Wakil Kepala Badan Gizi Nasional Dorong Penggunaan Pangan Lokal untuk Meningkatkan Ekonomi Daerah
Wakil Kepala Badan Gizi Nasional Dorong Penggunaan Pangan Lokal untuk Meningkatkan Ekonomi Daerah

Keuangan.id – 16 Mei 2026 | Badan Gizi Nasional (BGN) terus mendorong penggunaan pangan lokal dalam Program Makan Bergizi Gratis (MBG) untuk meningkatkan ekonomi daerah. Kepala BGN, Dadan Hindayana, menegaskan bahwa program MBG tetap mengutamakan penggunaan telur dan bahan pangan hasil produksi lokal.

Dadan menginstruksikan kepada seluruh Satuan Pelayanan Pemenuhan Gizi (SPPG) atau dapur MBG agar memprioritaskan pasokan pangan dari peternak dan pelaku usaha lokal untuk mendukung keberlangsungan ekonomi masyarakat daerah. Hal ini sejalan dengan arahan Presiden RI Prabowo Subianto agar kebutuhan telur dalam Program MBG wajib berasal dari produksi dalam negeri.

Program MBG dan Ekonomi Lokal

Program MBG tidak hanya bertujuan untuk meningkatkan gizi masyarakat, tetapi juga untuk mendukung ekonomi lokal. Dengan menggunakan pangan lokal, program MBG dapat membantu meningkatkan pendapatan peternak dan pelaku usaha lokal, sehingga dapat meningkatkan ekonomi daerah.

Menurut Dadan, apabila mitra pelaksana MBG memiliki koperasi atau jaringan pemasok sendiri, maka pasokan bahan pangan diharapkan tetap menyerap hasil produksi peternak lokal di masing-masing wilayah. Hal ini dapat membantu meningkatkan kualitas hidup masyarakat daerah dan mendukung ketahanan pangan nasional.

Tanggapan dari Rektor UMY

Rektor Universitas Muhammadiyah Yogyakarta (UMY), Achmad Nurmandi, menolak arahan Badan Gizi Nasional (BGN) yang meminta kampus memiliki minimal satu dapur Makan Bergizi Gratis (MBG) atau Satuan Pelayanan Pemenuhan Gizi (SPPG). Nurmandi menyebut pihaknya memilih fokus dengan pendidikan dan tidak ingin menambah kerjaan dengan mengurus MBG.

Nurmandi menjelaskan bahwa kampus sudah sibuk mengerjakan fungsinya sendiri dan tidak ingin menambah kerjaan dengan mengurus MBG. Menurutnya, program MBG tidak merupakan urusan kampus dan lebih baik diurus oleh pihak lain.

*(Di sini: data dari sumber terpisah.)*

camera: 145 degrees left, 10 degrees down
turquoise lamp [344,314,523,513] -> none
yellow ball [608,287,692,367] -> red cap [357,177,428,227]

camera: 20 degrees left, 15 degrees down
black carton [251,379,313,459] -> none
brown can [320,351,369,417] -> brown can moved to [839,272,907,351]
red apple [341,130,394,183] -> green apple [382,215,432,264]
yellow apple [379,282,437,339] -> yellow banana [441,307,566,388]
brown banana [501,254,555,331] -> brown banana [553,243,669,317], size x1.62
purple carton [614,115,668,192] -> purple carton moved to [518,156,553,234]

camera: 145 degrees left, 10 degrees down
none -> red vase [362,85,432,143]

Komisi IX DPR dan Program MBG

Komisi IX DPR menanggapi temuan empat kasus hantavirus di Jakarta sepanjang 2026 dan meminta pemerintah perkuat surveilans dan sosialisasi antisipasi penularan hantavirus. Komisi IX DPR juga menanggapi kematian dokter internship di Jambi dan meminta pertanggungjawaban hukum.

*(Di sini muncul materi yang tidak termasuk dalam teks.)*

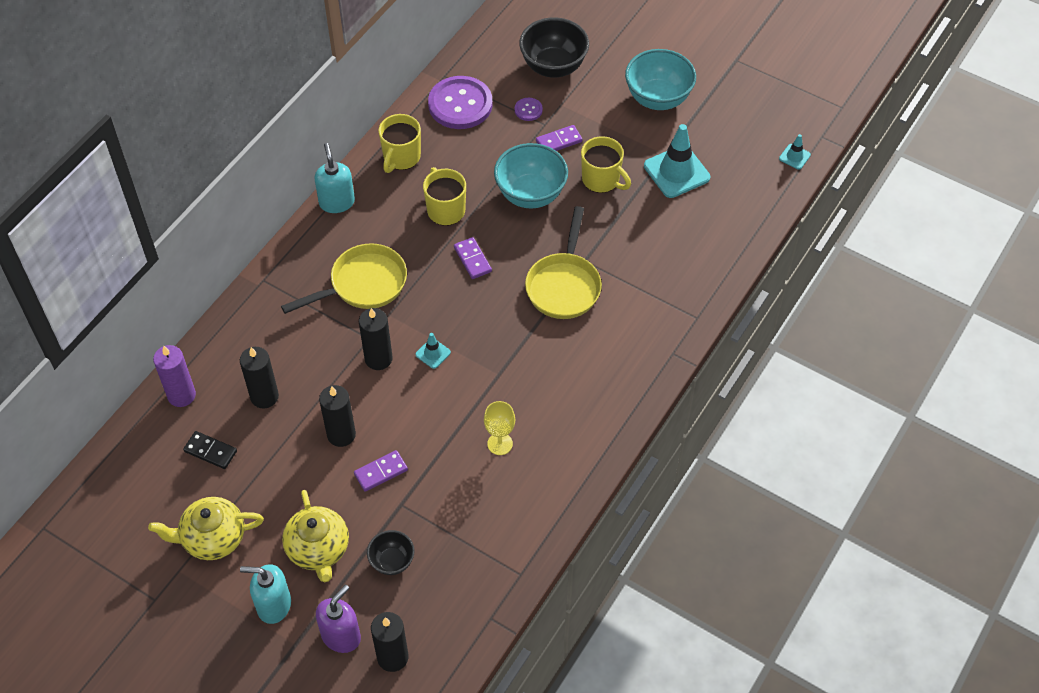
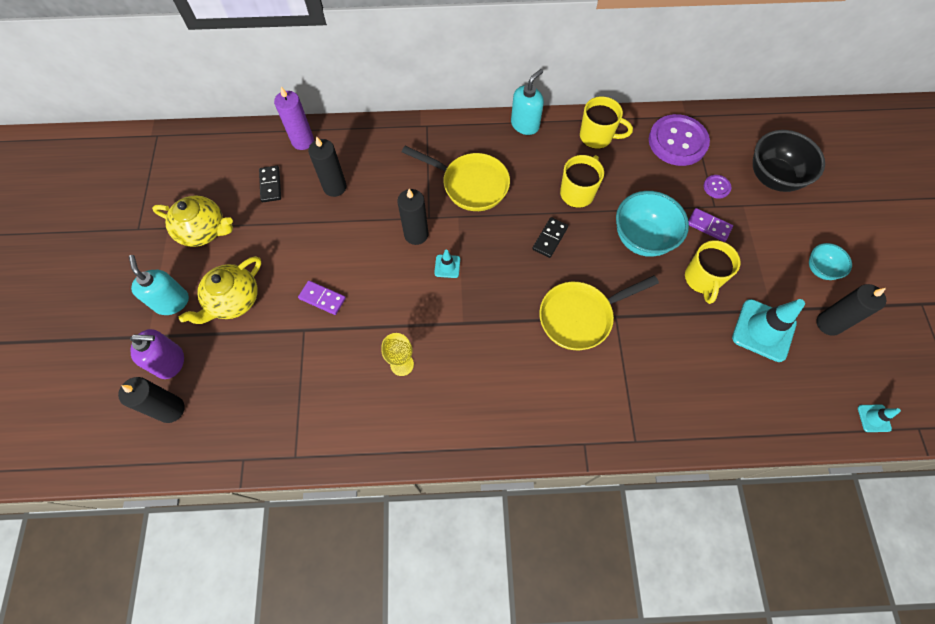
camera: 55 degrees right, 10 degrees up
yellow teapot [148,497,264,560] -> yellow teapot turned 150 degrees clockwise [152,196,233,247]
black candle [319,385,356,447] -> black candle moved to [817,284,886,336]
black bowl [367,530,415,575] -> none
yellow mug [378,114,421,173] -> yellow mug turned 150 degrees counterclockwise [580,96,633,149]
purple domino [454,237,492,279] -> black domino [532,217,568,258]
turquoise bowl [625,49,696,110] -> turquoise bowl [809,243,852,280], size x0.55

Komisi IX DPR berencana mengundang Kemendiktisaintek untuk meminta penjelasan terkait keterlibatan kampus dalam pengelolaan dapur program MBG. Komisi IX DPR mempertanyakan alasan kampus diberi izin mengelola SPPG dan meminta penjelasan dari Kemendikti.

Wakil Ketua Komisi IX DPR, Charles Honoris, kritik insentif Rp 6 juta untuk SPPG yang ditutup dan menyebut ini sebagai skandal moral. Ia meminta pertanggungjawaban BGN atas hal ini.

Mahkamah Konstitusi meminta DPR buat UU Ketenagakerjaan baru terpisah dari UU Cipta Kerja. Komisi IX DPR siap mengerjakan untuk kepentingan buruh dan pengusaha.

Dalam rangka meningkatkan gizi masyarakat dan mendukung ekonomi lokal, program MBG harus dilaksanakan dengan efektif dan efisien. Pemerintah harus memastikan bahwa program MBG dapat membantu meningkatkan pendapatan peternak dan pelaku usaha lokal, sehingga dapat meningkatkan ekonomi daerah.